Seriously, I had no idea there was something like verisimilitude regarding the character.
posted by kimota at 5:58 PM on November 29, 2006


rw beat me to it. Occam's razor suggests that the knowledge died with the device, otherwise they would have made another.

grahamwell: Isn't 949 A.D. about 1000 years after 65 B.C.? But Arab science is also overlooked in this regard.

I think Pastabagel's explanation is possible. The Portuguese and Spanish, for example, made cartography a state secret. Giving the enemy a map was punishable by death.

I'm not entirely certain I see a specific military application to the device (that wasn't already available through charts and tables). It could have been a secret just because it was a luxury item (for all we know the buyer perished on the same wreck).
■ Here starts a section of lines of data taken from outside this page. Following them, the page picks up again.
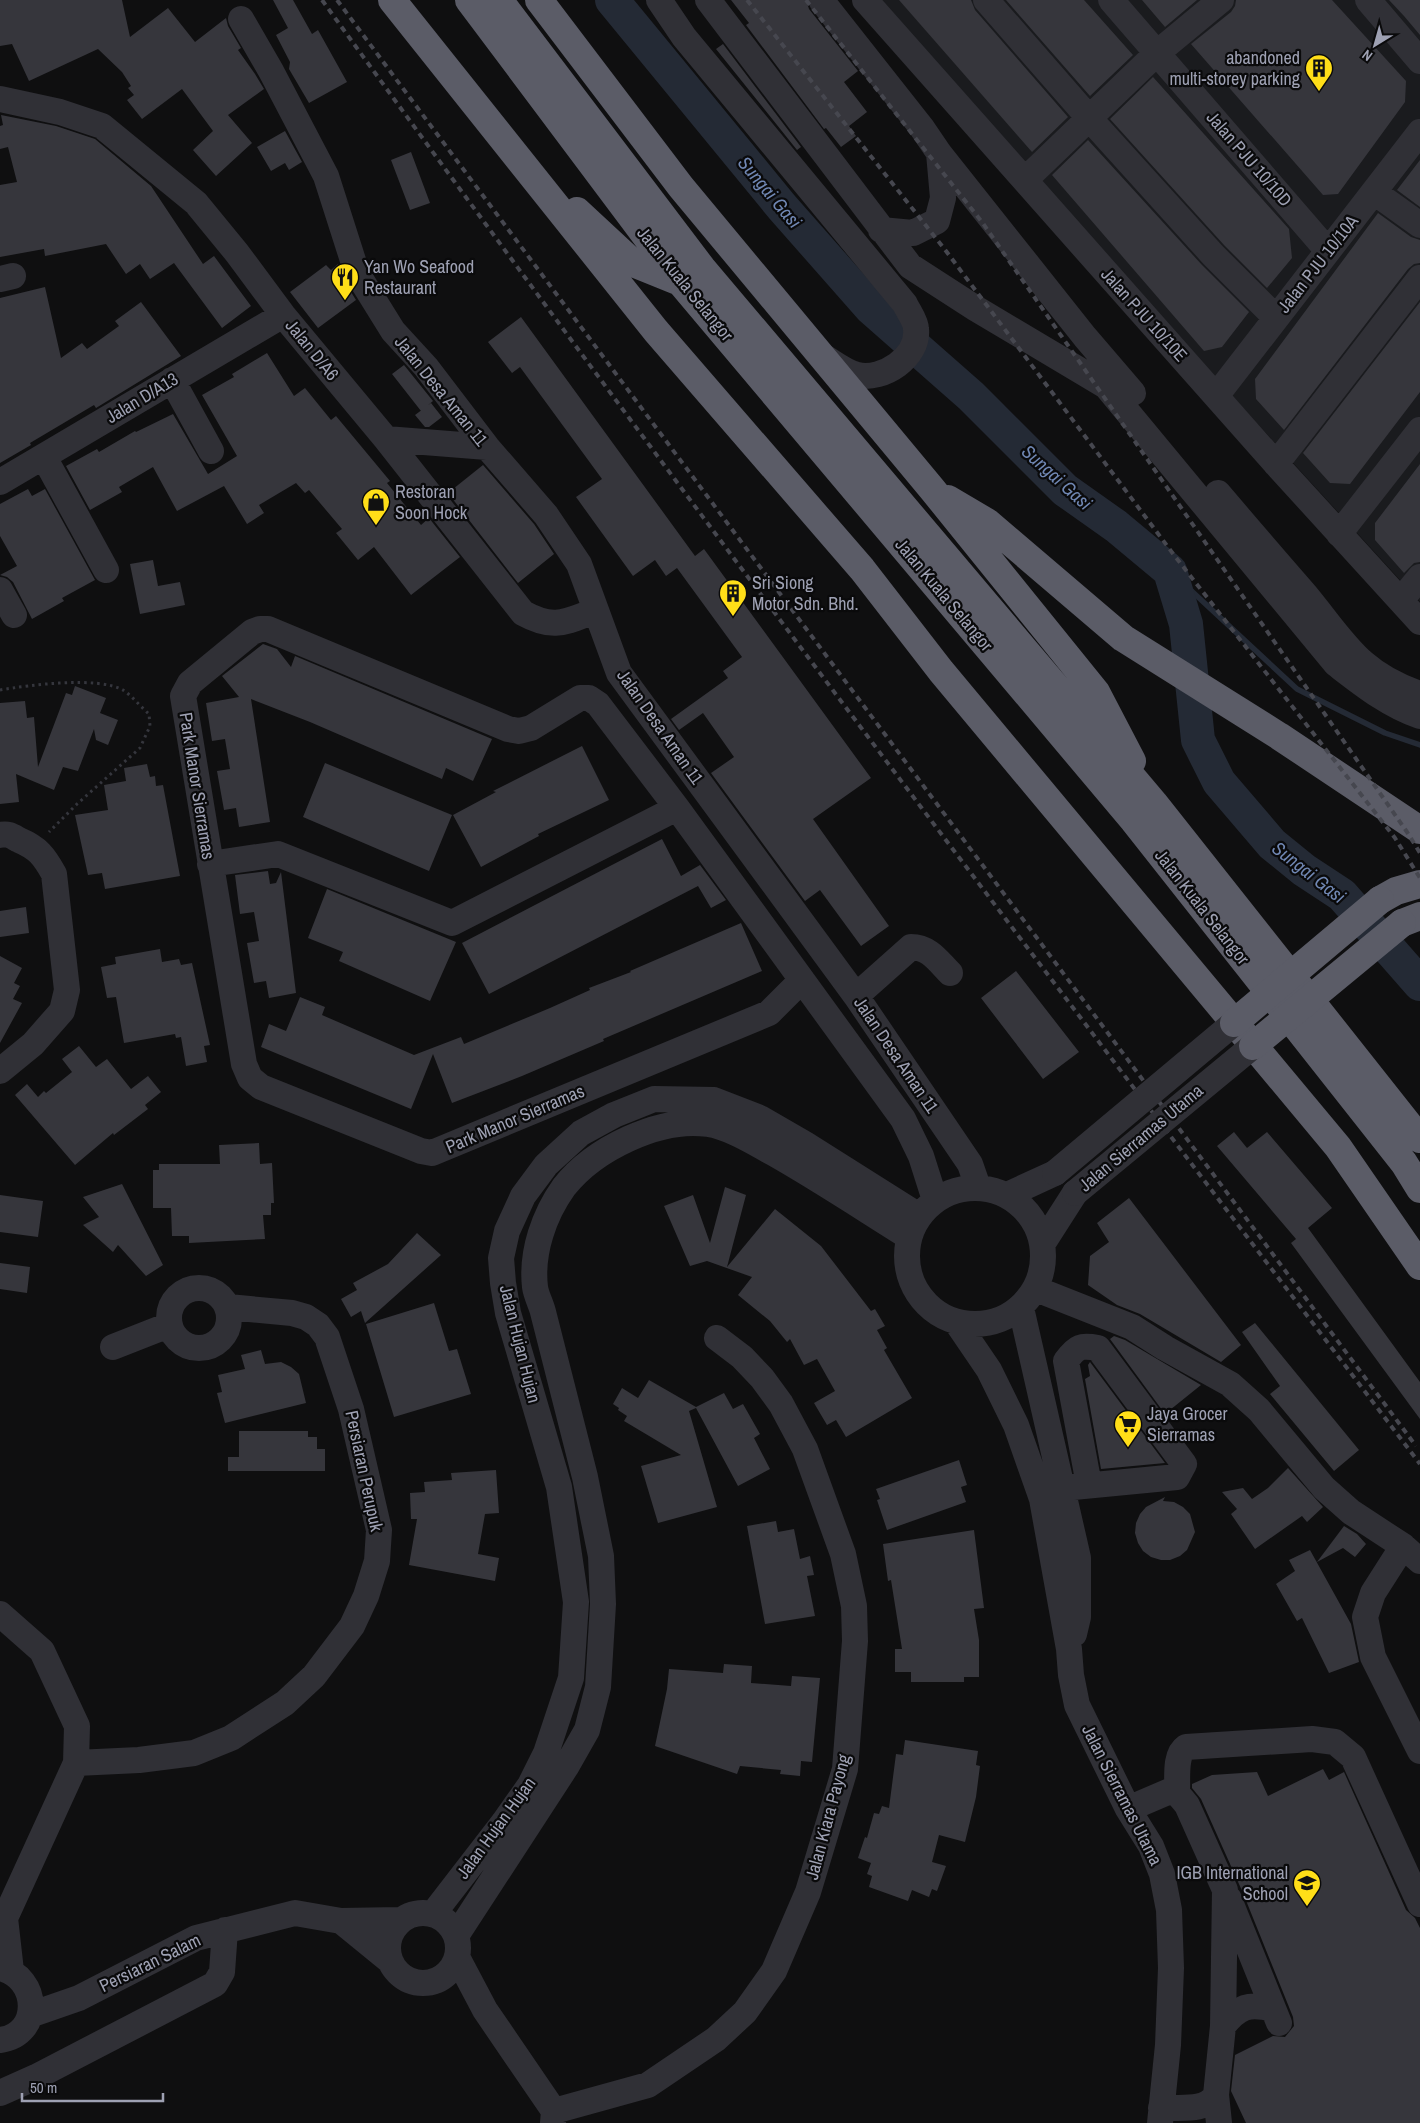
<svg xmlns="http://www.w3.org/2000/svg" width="1420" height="2123" viewBox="0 0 1420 2123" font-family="'Archivo Narrow',sans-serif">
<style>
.built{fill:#1a1b1e}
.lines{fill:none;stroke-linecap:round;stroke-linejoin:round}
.stream{stroke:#242a35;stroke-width:5.5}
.river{stroke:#242a35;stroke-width:34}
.building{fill:#36363c}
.path{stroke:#35363d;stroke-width:3;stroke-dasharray:2.5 4;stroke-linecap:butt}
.minor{stroke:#303036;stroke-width:26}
.highway{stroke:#5b5c67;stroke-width:28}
.rail{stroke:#46474f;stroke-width:4;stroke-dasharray:6 5;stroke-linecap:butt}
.minor-bridge{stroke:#303036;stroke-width:26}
.highway-bridge{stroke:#5b5c67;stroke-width:28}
.labels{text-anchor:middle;stroke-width:4.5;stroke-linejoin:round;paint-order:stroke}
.poi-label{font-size:18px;fill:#9ea1b3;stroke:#0a0a0b;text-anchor:start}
.street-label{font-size:18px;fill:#9ea1b3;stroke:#0a0a0b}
.water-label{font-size:19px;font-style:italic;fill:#7087b3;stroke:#0a0a0b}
</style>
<rect width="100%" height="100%" fill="#0f0f10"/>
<path class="built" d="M880,0H1420V602L1211,373Z"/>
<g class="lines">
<path class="stream" d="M1170,571L1297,689L1385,733L1420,745"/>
<path class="river" d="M612,0L782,207L871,308L971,396L1065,490L1116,526L1170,571L1186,624L1198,740L1219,782L1272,844L1304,870L1342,895L1420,984"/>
</g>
<path class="building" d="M0,0H122L130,37L168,8L195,42L226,18L228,26L241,48L238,50L255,74L264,89L228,115L252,143L216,176L193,150L213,131L182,89L142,119L127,100L134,95L128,88L131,86L122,72L98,49L29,81L12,44L0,46Z
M273,0H293L312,34L318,30L347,82L309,103L289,69L290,62L276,35L288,28Z
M731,0H806L809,9L858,71L844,82L867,112L849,126L856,136L841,147L826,128L824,129L746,25L749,23Z
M899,0H971L975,10L1068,117L1032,152Z
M1006,0H1084L1133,55L1090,96Z
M1142,0H1197L1165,27Z
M1236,0H1332L1406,81L1405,102L1338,194L1323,195L1191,44L1231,12L1235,6Z
M1389,0H1420V35L1404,16Z
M723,44L801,147L797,150L716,49Z
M1153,77L1289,229L1292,258L1267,288L1224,245L1110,119Z
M1,115L56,126L95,139L151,186L203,264L214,256L251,306L222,328L174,263L150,279L140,264L126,274L106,244L45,256L44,249L0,257V185L17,182L8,147L0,149V126L3,125Z
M285,131L302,162L289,170L285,163L271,171L257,147Z
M1088,140L1202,265L1249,312L1222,347L1204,351L1052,175Z
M411,152L430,203L410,210L391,160Z
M1420,160V207L1397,190Z
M1378,213L1411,237L1420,240V263L1414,264L1408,269L1284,430L1256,399L1255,379Z
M338,264L344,281L356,300L318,328L290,292L326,265L331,270Z
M45,287L61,358L82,343L87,349L119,326L115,321L141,302L181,356L96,408L94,405L30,443L31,445L0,463V298Z
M1420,302V392L1350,484L1330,483L1303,453Z
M521,317L695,556L704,549L871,778L813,819L889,926L861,946L820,890L805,901L711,773L734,757L703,713L679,730L671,719L728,678L723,671L742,657L677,568L666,576L655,560L633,576L576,497L602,479L520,367L512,373L488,342Z
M267,353L294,396L305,388L331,420L336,416L390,481L387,483L421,525L429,518L460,557L411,595L374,547L358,560L336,533L342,529L309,490L305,493L296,483L259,505L264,513L247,524L224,486L177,511L153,467L119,487L122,492L90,510L66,466L97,449L99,452L135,431L136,432L173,414L208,474L237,456L202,395L234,377L232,374Z
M404,365L433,401L421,411L392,374Z
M431,403L442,417L429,427H425L415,415Z
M1420,464V562L1414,563L1404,573L1375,540V523Z
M483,465L534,524L554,554L518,583L448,493Z
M28,489L32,496L45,489L95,580L62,598L64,601L32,619L13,582L7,577L0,575L17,566L0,536V504Z
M153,560L158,586L180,582L185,605L140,614L130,564Z
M263,644L277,649L291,667L295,656L492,739L473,781L446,768L442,779L310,722L251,699L270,822L239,827L236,808L224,810L217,771L230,769L225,739L212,741L206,703L239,697L222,676Z
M75,686L106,698L100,713L118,720L108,745L96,740L94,729L78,771L63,767L54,790L16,774L19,802L0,804V703L25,701L27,718L34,717L38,767L66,693L72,695Z
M582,746L609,800L538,834L539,836L481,867L453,815L496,792L493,791Z
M325,763L452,815L429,871L303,817Z
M147,764L150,777L155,776L156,786L163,785L180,876L105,889L102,873L88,875L75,815L108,810L104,785L126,781L124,768Z
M662,839L681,876L700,865L726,900L711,908L698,886L489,994L462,943Z
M268,871L270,884L276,883L281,872L296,993L269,998L266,981L254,983L247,943L259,941L254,912L240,914L235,875Z
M327,889L456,942L430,1001L339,961L343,952L308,938Z
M26,907L29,933L0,937V911Z
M741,923L762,971L603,1039L604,1041L522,1076L452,1103L433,1054L411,1109L261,1047L269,1024L286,1031L300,997L325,1007L322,1015L414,1055L461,1037L464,1044L550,1008L590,990L589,988L631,972L630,971Z
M160,949L162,962L179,959L181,965L192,963L210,1045L204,1046L207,1062L186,1066L181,1037L176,1038L175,1034L124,1043L116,997L107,998L101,967L116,964L115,957Z
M0,956L22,968L14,983L20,986L13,999L22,1003L0,1043Z
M1016,971L1079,1052L1043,1079L981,998Z
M79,1046L96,1067L107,1059L131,1089L148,1076L161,1092L145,1105L148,1109L114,1135L113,1133L75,1165L15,1095L27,1084L38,1097L44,1091L46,1093L72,1072L62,1059Z
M1234,1132L1247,1148L1267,1132L1332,1208L1308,1228L1420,1382V1419L1291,1243L1296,1239L1217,1146Z
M259,1143L260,1164L272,1163L274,1203H271V1215H263L265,1239L189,1243V1236H172L171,1208H153V1170H159V1164H220L219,1145Z
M122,1184L163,1265L146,1276L118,1245L113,1252L83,1225L99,1217L83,1197Z
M725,1187L746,1195L727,1267L775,1209L821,1246L871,1311L875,1309L885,1326L877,1330L887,1348L884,1350L912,1398L846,1437L836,1420L827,1425L814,1403L835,1391L817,1359L804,1365L790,1339L787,1342L770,1321L738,1295L752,1277L707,1261L690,1266L664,1206L693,1195L710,1243Z
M0,1195L43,1201L38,1237L0,1232Z
M1129,1198L1241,1345L1221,1362L1140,1314L1117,1305L1088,1285L1090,1256L1109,1242L1097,1223Z
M417,1233L441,1255L365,1323L361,1311L351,1317L341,1299L357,1290L353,1283L388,1264Z
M0,1263L30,1267L27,1293L0,1289Z
M434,1303L449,1351L457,1349L471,1394L394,1417L366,1324Z
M1255,1323L1359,1450L1334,1471L1270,1394L1280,1386L1242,1332Z
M1114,1336L1125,1340L1201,1385L1165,1414L1110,1339Z
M261,1350L265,1364L281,1362L291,1367L299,1374L306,1403L225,1423L217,1393L222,1392L218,1375L245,1369L241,1355Z
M1090,1362L1165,1463L1101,1469L1085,1379L1090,1376L1088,1365Z
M649,1380L696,1407L724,1393L733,1409L743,1404L760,1434L754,1438L770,1469L738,1486L696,1408L689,1411L717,1507L658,1523L641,1466L681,1455L624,1421L627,1416L618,1410L619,1408L613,1404L622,1388L638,1398Z
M239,1431H308V1437H317V1449H325V1471H228V1457H239Z
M959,1460L967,1485L961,1487L966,1502L887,1530L877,1500L880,1499L876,1489Z
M1288,1468L1323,1507L1307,1522L1302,1516L1255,1549L1231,1514L1237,1509L1222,1492L1243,1488L1252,1499L1268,1488Z
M496,1470L499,1513L485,1514L478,1554L499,1558L495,1581L409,1565L417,1519H411L410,1493L425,1492L424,1482L452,1480L451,1473Z
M1165,1497L1163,1501L1174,1502L1183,1507L1190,1514L1195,1532L1187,1550L1180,1556L1170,1560H1161L1151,1557L1143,1551L1138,1543L1135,1533L1136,1523L1140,1514L1146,1507Z
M776,1521L778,1532L794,1529L800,1559L810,1556L814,1575L807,1576L815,1616L765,1624L747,1526Z
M1344,1526L1357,1534L1366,1544L1355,1557L1343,1548L1317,1562Z
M974,1530L984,1608L974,1609L979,1640V1677H964V1682H911V1672H895V1649H902L891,1580L888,1581L883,1544Z
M1310,1550L1351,1624L1359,1662L1329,1673L1302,1618L1297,1621L1276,1584L1295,1571L1289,1560Z
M724,1664L752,1666L751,1683L791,1686L792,1676L820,1678L812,1762L801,1761L800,1776L780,1774L781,1770L740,1766L737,1774L655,1746L667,1689L669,1669L723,1673Z
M905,1740L978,1751L976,1765L980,1766L976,1797L965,1842L939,1835L932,1862L946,1866L937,1891L932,1889L929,1897L912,1890L908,1901L869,1887L872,1876L867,1874L871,1863L858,1858L865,1837L867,1838L874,1813L879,1814L882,1806L889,1808L896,1754L903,1755Z
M1323,1769L1329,1780L1344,1772L1406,1910L1415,1918L1420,1928V2123H1246L1231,2091L1235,2055L1273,2036L1285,2037L1294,2026L1293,2017L1243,1893L1201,1799L1192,1788V1784L1212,1775L1257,1772L1268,1796Z"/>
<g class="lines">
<path class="path" d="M0,690C29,685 98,676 123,690C132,696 141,707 149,714L150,726L140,748L77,804L49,832"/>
<path class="minor" d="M659,0L684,37L905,304C908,311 916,321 916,329C919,357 883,381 857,375C845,372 834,363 824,357
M708,0L910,266L975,308L1106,386L1336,664C1362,684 1388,705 1420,716
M821,0L922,128L939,153L1085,337L1133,393
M865,0L1276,464L1420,622
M986,0L1089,118L1213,255L1276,318
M1111,0L1328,251
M1368,0L1420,61
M241,19L271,71L326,176L357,273L393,331L426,367L487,447L546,515L579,564L619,673L856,996L970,1164L978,1187
M0,99L60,112L102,126L196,203L237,253L283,315L386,439L523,613C554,630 565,622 595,611
M1025,180L1157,53L1221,0
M1374,192L1420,225
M881,230L913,233L937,221L943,198L939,153
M0,279L13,276
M172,380L211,451
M1216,396L1420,132
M386,439L487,447
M44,457L106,570
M1276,464L1420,278
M0,482L283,315
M1218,493C1247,527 1276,561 1305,594C1344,641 1358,673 1420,694
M1339,534L1420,430
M0,590L14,615
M1401,600L1420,577
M0,835C8,833 12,836 19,840C38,848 44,856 54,874L67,990L62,1011L33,1044L0,1071
M210,864L278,854L452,923L677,808
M802,980L769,1013L432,1153L421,1151L261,1087L250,1078L244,1064L183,696L190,683L252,632L260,629H268L508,729L519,731L531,728L580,698H589L598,704L677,808L903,1119L921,1156L935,1200
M856,996L911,947C929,947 938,961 950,973
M907 1256a68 68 0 1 1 136 0a68 68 0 1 1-136 0Z
M1007,1195L1055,1173
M1043,1243L1075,1193
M169 1318a30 30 0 1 1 60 0a30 30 0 1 1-60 0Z
M1036,1289L1132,1327L1165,1348L1230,1384L1259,1410L1324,1488L1351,1512L1403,1546L1420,1561
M1021,1308L1078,1558V1617L1074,1634
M957,1323L989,1370L1016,1425L1042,1499L1069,1649L1071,1675L1077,1705L1128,1809L1151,1846L1162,1874L1169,1910L1171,1968L1168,2045L1160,2123
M113,1347L169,1325
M1063,1488C1101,1484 1139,1481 1177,1477L1184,1464L1098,1348C1081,1345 1077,1346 1066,1361L1089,1485
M1403,1546L1373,1593L1365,1617L1373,1657L1420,1751
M0,1614L42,1651L77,1726L76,1763L0,1929
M76,1763L139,1760L194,1753L231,1738L285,1703L314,1676L352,1626L366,1596L377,1561L379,1530L351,1409L327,1337L318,1325L306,1317L292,1313L228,1307
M1177,1793C1178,1780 1174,1755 1186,1747L1312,1739L1335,1742L1353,1757L1420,1904
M1128,1809L1170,1791L1177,1793L1187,1805L1225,1890L1223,2026L1216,2095L1219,2123
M1229,1899L1279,2023
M388 1948a35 35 0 1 1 70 0a35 35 0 1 1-70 0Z
M433,1914L504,1822L530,1785L546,1753L571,1678L576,1602L559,1487L508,1313L503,1283L501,1258L507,1231L523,1196L546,1165L581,1133L614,1115L654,1099L714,1100L760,1118L805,1144L919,1216
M5,1918L11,1971
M341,1921L390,1961
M456,1936L566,1767L587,1730L598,1687L603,1604L601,1556L585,1477L543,1312C541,1304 536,1295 535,1287C531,1252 544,1215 564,1187C594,1149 659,1117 708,1124C729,1127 755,1143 773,1153C819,1179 864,1209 909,1237
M457,1957L485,2010L554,2111L553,2123
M0,1968C40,1977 42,2035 0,2040
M30,2015L79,1998L196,1938L295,1913L341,1921L400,1920
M1223,2026C1239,2006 1249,2003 1273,2009
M0,2093L36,2077L215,1984L222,1972L225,1930
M1161,2108C1180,2107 1206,2112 1216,2095
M554,2111L648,2085L716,2039L745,2012L774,1971L808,1892L845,1769L855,1641L854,1606L843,1554L805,1449L781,1404L762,1378L742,1357L717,1338"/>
<path class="highway" d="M392,0L656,331L862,569L941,671L1338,1147L1420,1266
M469,0L681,283L1134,821L1404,1163L1420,1189
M499,0L702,268L1154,803L1420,1139
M539,0L681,187L932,489L1096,692L1132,761
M577,211L633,263L680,282
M948,499L987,522L1123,638L1279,736L1420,830
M1380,900L1396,891L1420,884
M1402,923L1420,916"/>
<path class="rail" d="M322,0C680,494 1051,979 1420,1464
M337,0L1416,1446
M747,0L946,251L1174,555L1395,838L1420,878
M806,0L982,222L1407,832L1420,853"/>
<path class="minor-bridge" d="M1055,1173L1234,1023
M1075,1193L1253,1046"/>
<path class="highway-bridge" d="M1234,1023L1380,900
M1253,1046L1402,923"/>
</g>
<defs>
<g id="building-pin" transform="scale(1.4375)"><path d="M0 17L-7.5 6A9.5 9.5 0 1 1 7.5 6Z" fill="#ffde18" stroke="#0a0a0b"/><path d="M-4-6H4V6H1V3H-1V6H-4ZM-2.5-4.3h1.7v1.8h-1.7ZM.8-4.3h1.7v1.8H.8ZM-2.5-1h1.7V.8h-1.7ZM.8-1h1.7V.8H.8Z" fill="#111"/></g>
<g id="restaurant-pin" transform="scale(1.4375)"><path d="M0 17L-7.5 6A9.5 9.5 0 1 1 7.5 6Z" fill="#ffde18" stroke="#0a0a0b"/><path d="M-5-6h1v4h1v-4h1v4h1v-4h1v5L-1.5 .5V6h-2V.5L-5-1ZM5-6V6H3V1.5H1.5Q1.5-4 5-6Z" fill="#111"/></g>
<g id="shop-pin" transform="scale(1.4375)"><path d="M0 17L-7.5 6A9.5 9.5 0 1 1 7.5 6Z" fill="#ffde18" stroke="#0a0a0b"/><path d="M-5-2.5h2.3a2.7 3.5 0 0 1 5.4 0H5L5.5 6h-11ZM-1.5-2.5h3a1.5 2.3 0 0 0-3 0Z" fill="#111"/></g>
<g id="supermarket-pin" transform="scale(1.4375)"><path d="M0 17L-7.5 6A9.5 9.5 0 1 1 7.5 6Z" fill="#ffde18" stroke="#0a0a0b"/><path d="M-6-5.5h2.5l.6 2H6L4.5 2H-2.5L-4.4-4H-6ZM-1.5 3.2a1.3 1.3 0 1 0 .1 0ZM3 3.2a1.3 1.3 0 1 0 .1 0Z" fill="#111"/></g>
<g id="school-pin" transform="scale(1.4375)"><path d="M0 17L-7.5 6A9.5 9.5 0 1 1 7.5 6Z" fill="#ffde18" stroke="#0a0a0b"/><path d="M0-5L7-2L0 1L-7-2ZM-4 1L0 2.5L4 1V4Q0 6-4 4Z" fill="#111"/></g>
</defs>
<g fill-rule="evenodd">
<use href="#building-pin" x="1319" y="68"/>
<use href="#restaurant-pin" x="345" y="277"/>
<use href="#shop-pin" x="376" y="502"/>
<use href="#building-pin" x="733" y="593"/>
<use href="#supermarket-pin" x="1128" y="1424"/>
<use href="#school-pin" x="1307" y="1883"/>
</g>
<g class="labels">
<g class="poi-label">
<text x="1300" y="64" text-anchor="end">abandoned<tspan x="1300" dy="21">multi-storey parking</tspan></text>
<text x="364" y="273">Yan Wo Seafood<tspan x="364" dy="21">Restaurant</tspan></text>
<text x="395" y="498">Restoran<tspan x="395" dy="21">Soon Hock</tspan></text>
<text x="752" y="589">Sri Siong<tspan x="752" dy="21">Motor Sdn. Bhd.</tspan></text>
<text x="1147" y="1420">Jaya Grocer<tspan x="1147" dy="21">Sierramas</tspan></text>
<text x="1288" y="1879" text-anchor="end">IGB International<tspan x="1288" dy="21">School</tspan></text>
</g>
<g class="street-label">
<text transform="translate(1249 159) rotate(49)" y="6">Jalan PJU 10/10D</text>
<text transform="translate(1318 264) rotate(-52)" y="6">Jalan PJU 10/10A</text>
<text transform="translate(685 284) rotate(51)" y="6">Jalan Kuala Selangor</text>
<text transform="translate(1144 315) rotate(48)" y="6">Jalan PJU 10/10E</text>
<text transform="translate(312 350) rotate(51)" y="6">Jalan D/A6</text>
<text transform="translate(441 391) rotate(51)" y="6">Jalan Desa Aman 11</text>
<text transform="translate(142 398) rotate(-31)" y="6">Jalan D/A13</text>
<text transform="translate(944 595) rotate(50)" y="6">Jalan Kuala Selangor</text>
<text transform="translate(660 727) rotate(55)" y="6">Jalan Desa Aman 11</text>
<text transform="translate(197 786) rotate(81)" y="6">Park Manor Sierramas</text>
<text transform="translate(1202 907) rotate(52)" y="6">Jalan Kuala Selangor</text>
<text transform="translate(896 1055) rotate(56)" y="6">Jalan Desa Aman 11</text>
<text transform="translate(515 1119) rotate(-23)" y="6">Park Manor Sierramas</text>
<text transform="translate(1141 1138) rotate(-40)" y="6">Jalan Sierramas Utama</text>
<text transform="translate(520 1344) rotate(76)" y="6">Jalan Hujan Hujan</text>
<text transform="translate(364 1471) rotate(78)" y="6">Persiaran Perupuk</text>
<text transform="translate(1122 1795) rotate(63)" y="6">Jalan Sierramas Utama</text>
<text transform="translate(828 1817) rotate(-75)" y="6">Jalan Kiara Payong</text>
<text transform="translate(496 1828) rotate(-54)" y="6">Jalan Hujan Hujan</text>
<text transform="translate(150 1963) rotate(-26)" y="6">Persiaran Salam</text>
</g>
<g class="water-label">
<text transform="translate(770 192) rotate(50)" y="7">Sungai Gasi</text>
<text transform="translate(1057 477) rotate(42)" y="7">Sungai Gasi</text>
<text transform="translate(1309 872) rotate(38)" y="7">Sungai Gasi</text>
</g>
</g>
<g transform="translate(1375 45) rotate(217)" stroke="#0a0a0b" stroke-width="4" paint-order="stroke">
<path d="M0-4L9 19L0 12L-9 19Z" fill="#9ea1b3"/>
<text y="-8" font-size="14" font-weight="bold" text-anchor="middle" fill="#9ea1b3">N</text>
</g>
<path d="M22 2093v8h141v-8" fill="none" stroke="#9ea1b3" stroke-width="2.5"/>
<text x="30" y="2093" font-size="15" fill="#9ea1b3" stroke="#0a0a0b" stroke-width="4" paint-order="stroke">50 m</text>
</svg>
It could have just been considered esoteric and ignored. I think I'm leaning toward the Pindar question -- what else did Rhodes produce, technologically, that was lost to history? If they spent their energies making animatronics, it's possible that practical application escaped their attention. You also wonder what was destroyed in various invasions, the way that the Acropolis was blown up when it was used as an ammo dump.
posted by dhartung at 7:29 PM on November 29, 2006


Cool. It seems that there is some big brew-haha November 30 and Dec 1 for the new findings.
posted by YoBananaBoy at 9:48 PM on November 29, 2006


The full piece from Nature.
posted by johnny novak at 12:27 AM on November 30, 2006


Technology transfer is not nearly as easy as people assume in this age of international open source software collaboration over the internets.

Without institutions, cultural, social or formal, to transfer technology, innovations languish. Those institutions can also be greedy with spreading the innovation, as the international fight over AIDS drug patents suggests, but a really neat new thing/practice doesn't just spread by itself.

Consider the advances in water treatment since the 1970's in the U.S. Organizations like Ocean Arks International have developed amazingly effective methods to take all of the nasty shit the "green revolution" /oil industry has manufactured and dumped in our water supply. But their practices remain implemented on a very small scale, because of the lack of political motivation.

The same goes for wind and solar power. Because these technologies suffer from a lack of institutional support, they are practically suppressed by the massive institutional support from the oil and gas industries.

Payson Center for International Development and Technology Transfer, Tulane University

I can't help but imagine that future scholars will celebrate the findings of some dug up Treatise on water management / living machine that went unimplemented in our time.
posted by eustatic at 8:32 AM on November 30, 2006


Oh! Oh! You know what would be so cool right now? A picture of Bubo, the clockwork owl from Clash of the Titans, going "O RLY?"

="http://seshat.org/images/bubo_orly.jpg" width=305 height=224 border=0>

Was it everything you hoped for?
posted by Foosnark at 10:23 AM on November 30, 2006 [2 favorites]


You know, that worked in the live preview.